**Page excerpt**:
****************

GD, like everybody said, enjoy but be safe. I grew up in Chesapeake Beach, lived there fron 58 to 75 , things can happen fast and catch you. We lived on Lookout Rd right by the CBBT, during the Ash Wed storm the Bay overwashed the dunes into the lake, the lake rose 12' overnight. You could go from Lake Pleasure House to Lake Chubb on the Amphib base in a boat down Lauderdle Ave where the water was 5' deep. Another time durig the mid 60s a couple of my friends and I were going surfing during a storm at Chicks ( the snack bar which eyerybody trys to call the whole area) when a cop stopped us an tried to stop us from going in the water. While he's talking to us a gust of snaps a utility pole and sparks go flying. He just rolled the window up and drove off. So be careful, sometimes i wonder how I made it to 50!


----------



## luv2fish (Sep 4, 2003)

****************

**Raw data**:
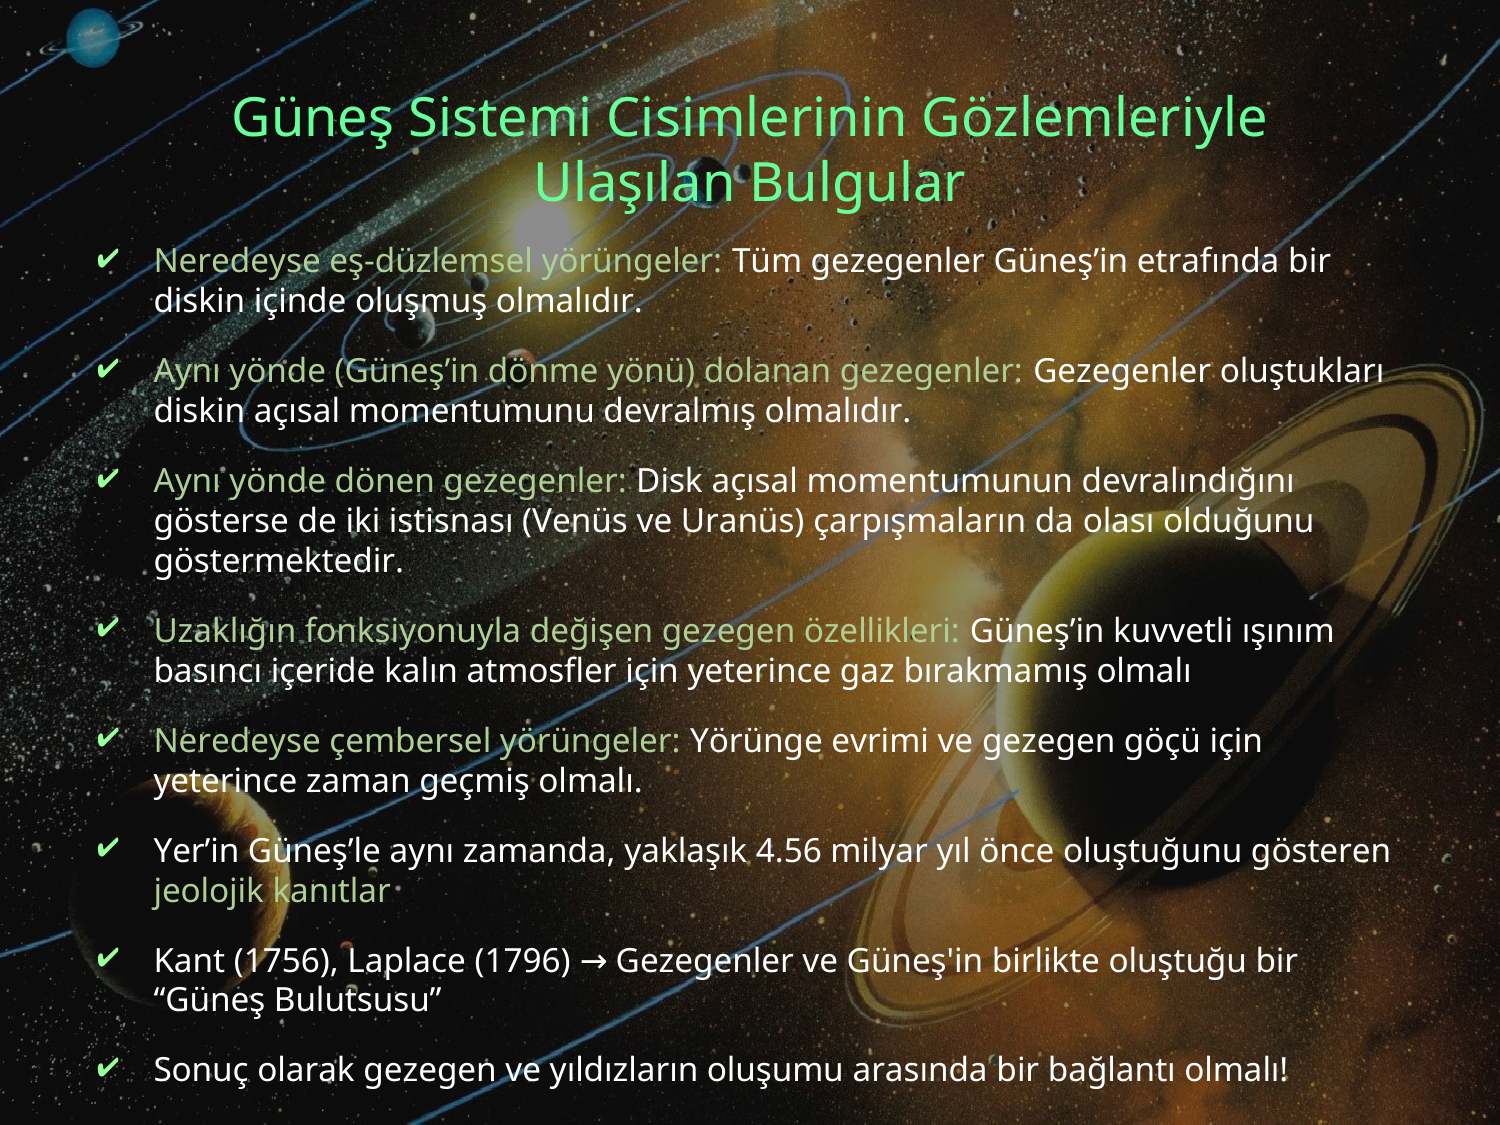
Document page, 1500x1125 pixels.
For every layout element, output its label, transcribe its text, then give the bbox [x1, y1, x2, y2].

****************

**Given instruction 1**:
In the forum thread about growing up in Chesapeake Beach, how much did the lake rise overnight during the Ash Wednesday storm?
**Given instruction 2**:
Pick up the Chesapeake Beach forum thread from the point where it stops.

**Reply 1**:
The lake rose 12 feet overnight.

**Reply 2**:
Wow Its nice to know I am not the only one who loves to watch the hurricanes come in.I grew up in Buckroe Beach and love walking on the beach before the storm hits but there is nothing better than walking the beach after a big storm. You would be amazed at the stuff that washes up.It is Natures way of purging all the junk people throw overboard. Those of us that grew up on the water have a deep respect for it due to the fact we have seen the power of these storms before.(Remember Camille in 69)I am keeping my fingers crossed that Buckroe pier survives this one as it was there that I discovered my love of fishing .Better to hit now than next month when striper season starts to pick-up. My thoughts go out to everyone in Isabel's path.Be Safe and please BE Careful!!!!


----------



## da yooper (Jul 30, 2001)

*The computer models*

The meteorologist up here showed 5 computer
models predicting the storm path:
1 goes way south of DC
1 goes way north and east of DC
3 go up the Chesapeake Bay

Interestingly one predicted path I noticed
goes directly over Baltimore!

I think it will stay close to the bay somewhere
and mess things up...


----------



## baddogg3521 (Aug 26, 2003)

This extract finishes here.